:: WORK TASK ::
In the entries below, find each line with the word "Truk" and pull it out.

:: RECORDS PROVIDED ::

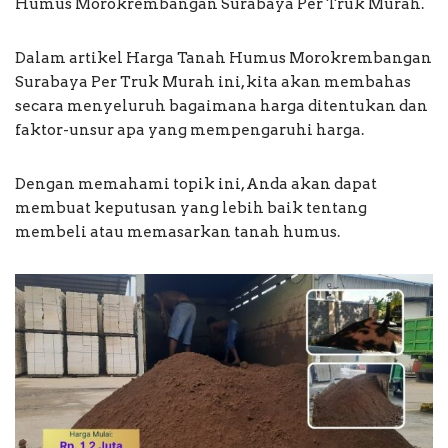
Humus Morokrembangan Surabaya Per Truk Murah.
Dalam artikel Harga Tanah Humus Morokrembangan
Surabaya Per Truk Murah ini, kita akan membahas
secara menyeluruh bagaimana harga ditentukan dan
faktor-unsur apa yang mempengaruhi harga.
Dengan memahami topik ini, Anda akan dapat
membuat keputusan yang lebih baik tentang
membeli atau memasarkan tanah humus.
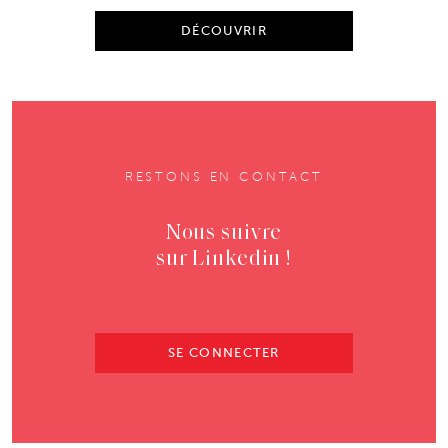
DÉCOUVRIR
RESTONS EN CONTACT
Nous suivre
sur Linkedin !
SE CONNECTER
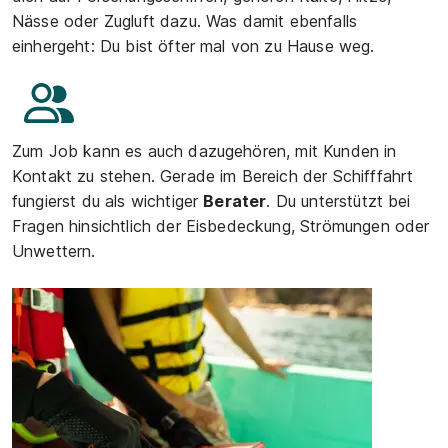
Nässe oder Zugluft dazu. Was damit ebenfalls
einhergeht: Du bist öfter mal von zu Hause weg.
Zum Job kann es auch dazugehören, mit Kunden in
Kontakt zu stehen. Gerade im Bereich der Schifffahrt
fungierst du als wichtiger
Berater
. Du unterstützt bei
Fragen hinsichtlich der Eisbedeckung, Strömungen oder
Unwettern.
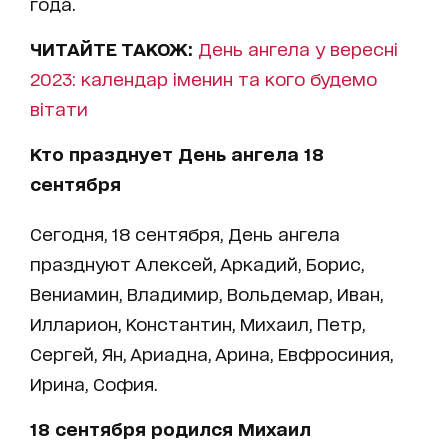
года.
ЧИТАЙТЕ ТАКОЖ:
День ангела у вересні
2023: календар іменин та кого будемо
вітати
Кто празднует День ангела 18
сентября
Сегодня, 18 сентября, День ангела
празднуют Алексей, Аркадий, Борис,
Вениамин, Владимир, Вольдемар, Иван,
Илларион, Константин, Михаил, Петр,
Сергей, Ян, Ариадна, Арина, Евфросиния,
Ирина, София.
18 сентября родился Михаил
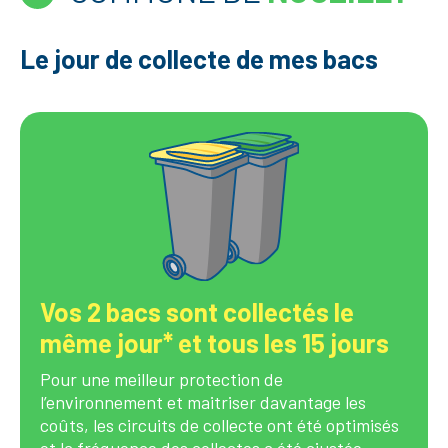
Le jour de collecte de mes bacs
Vos 2 bacs sont collectés le
même jour* et tous les 15 jours
Pour une meilleur protection de
l’environnement et maitriser davantage les
coûts, les circuits de collecte ont été optimisés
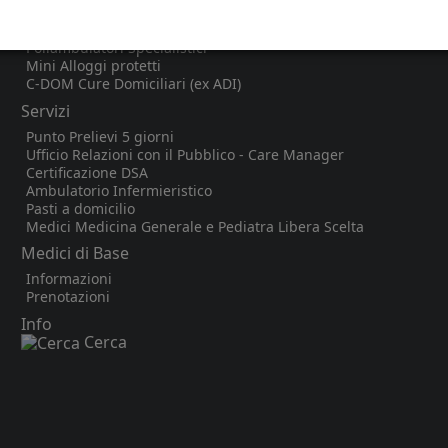
CIR Cure Intermedie Residenziali
CDI Centro Diurno Integrato
Poliambulatori Specialistici
Mini Alloggi protetti
C-DOM Cure Domiciliari (ex ADI)
Servizi
Punto Prelievi 5 giorni
Ufficio Relazioni con il Pubblico - Care Manager
Certificazione DSA
Ambulatorio Infermieristico
Pasti a domicilio
Medici Medicina Generale e Pediatra Libera Scelta
Medici di Base
Informazioni
Prenotazioni
Info
Cerca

:: PROBLEM SOLUTION ::
Humus Morokrembangan Surabaya Per Truk Murah.
Surabaya Per Truk Murah ini, kita akan membahas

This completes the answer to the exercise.